The “This is Me” message, presented in the film’s heavily marketed theme song, only truly applies to able-bodied people and is interpreted as finding happiness with one’s self. Barnum succeeds by accepting his skills, finding a product, and effectively marketing it. In the context of Barnum’s performers, the performance of “This is Me” acts as a rallying cry for self-acceptance—“I’m not scared to be seen / I make no apologies / This is me”—yet isn’t applied to Barnum’s treatment of them. Instead it is juxtaposed with scenes of screaming masses who pay money to stare. Barnum tells Stratton if people are going to stare, he might as well get paid and this mentality is never properly contextualized or proven wrong, especially with multiple scenes of happy audiences smiling and singing along while simultaneously gawping at these “oddities.” The group wants acceptance from society, not from the man making money off them who, in the previous scene, also humiliated them. The message falls flat because it isn’t being applied to the disabled characters but to the able-bodied audience.

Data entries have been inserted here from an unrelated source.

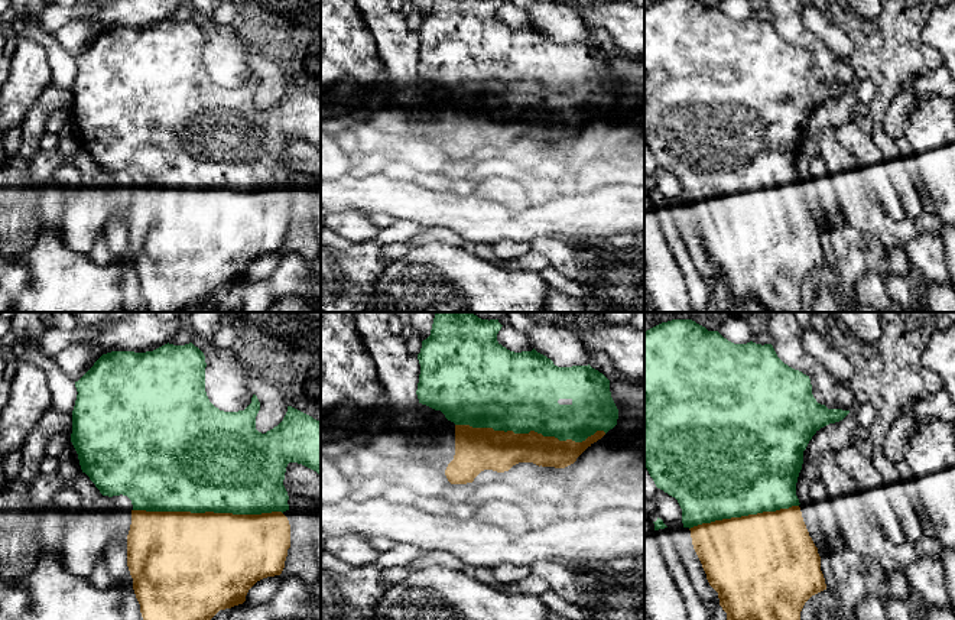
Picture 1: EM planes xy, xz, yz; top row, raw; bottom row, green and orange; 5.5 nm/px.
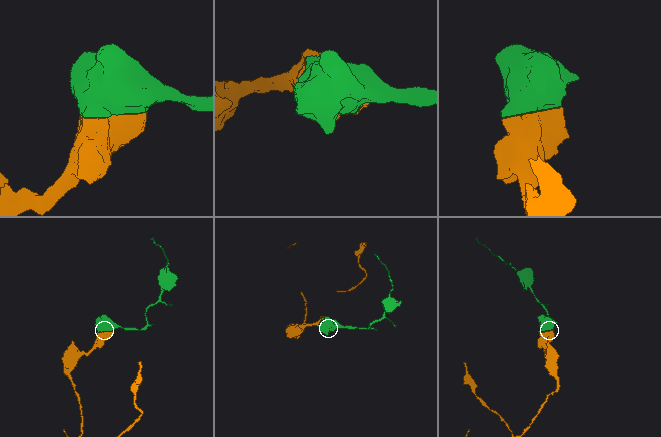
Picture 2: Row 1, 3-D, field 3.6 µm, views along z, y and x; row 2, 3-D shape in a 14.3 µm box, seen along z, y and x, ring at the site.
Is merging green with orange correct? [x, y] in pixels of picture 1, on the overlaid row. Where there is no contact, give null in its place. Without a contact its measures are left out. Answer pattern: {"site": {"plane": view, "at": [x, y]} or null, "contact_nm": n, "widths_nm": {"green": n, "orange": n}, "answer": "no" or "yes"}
{"site": {"plane": "xz", "at": [530, 429]}, "contact_nm": 850, "widths_nm": {"green": 440, "orange": 220}, "answer": "yes"}

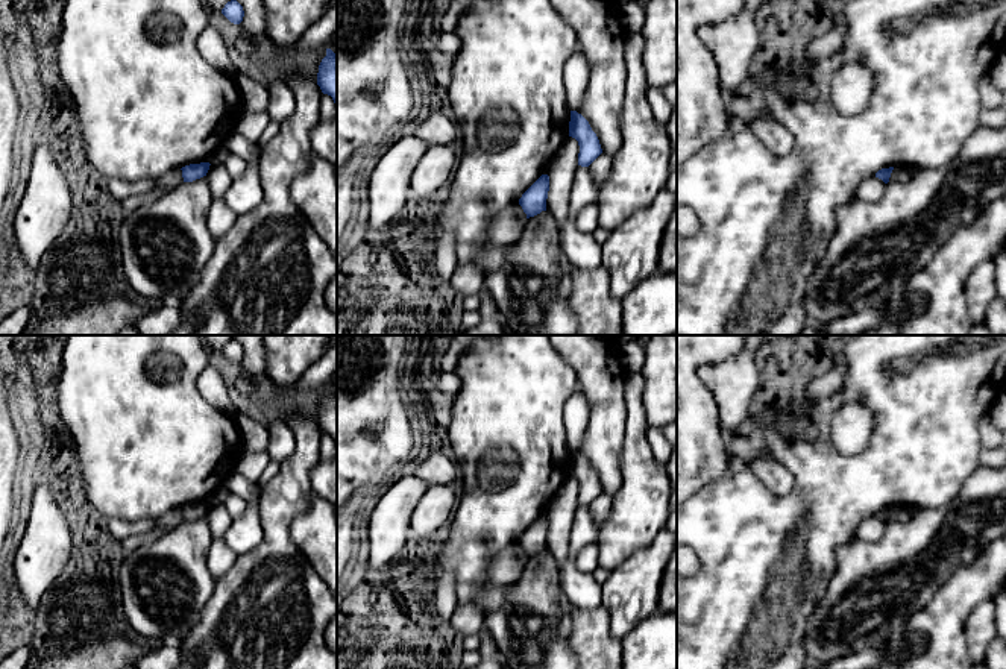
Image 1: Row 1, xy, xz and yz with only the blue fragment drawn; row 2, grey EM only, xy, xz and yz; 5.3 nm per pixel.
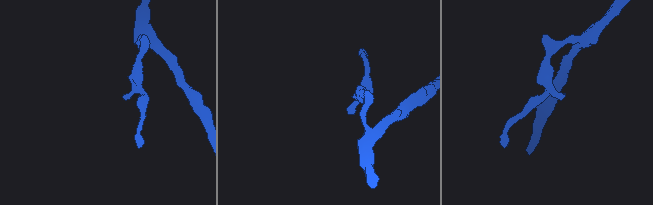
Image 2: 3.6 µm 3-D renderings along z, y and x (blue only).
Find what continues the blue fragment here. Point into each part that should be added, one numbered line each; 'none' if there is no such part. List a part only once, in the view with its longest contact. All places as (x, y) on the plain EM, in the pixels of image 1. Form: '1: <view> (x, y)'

Really, no one expected The Greatest Showman to break the mold in terms of accurately representing Barnum or the disabled community. However, the screenwriters’ manipulations in softening Barnum for an able-bodied audience feels particularly scummy, a tacit awareness of what people will and won’t tolerate. The lack of disabled characters given time within the narrative and the film’s peppy “accept yourself” mentality only work for those who aren’t disabled in the audience. Acceptance comes from the masses, and until Hollywood is ready to accurately represent those with different abilities, “this is me” is nothing but an empty promise knitted on a sampler.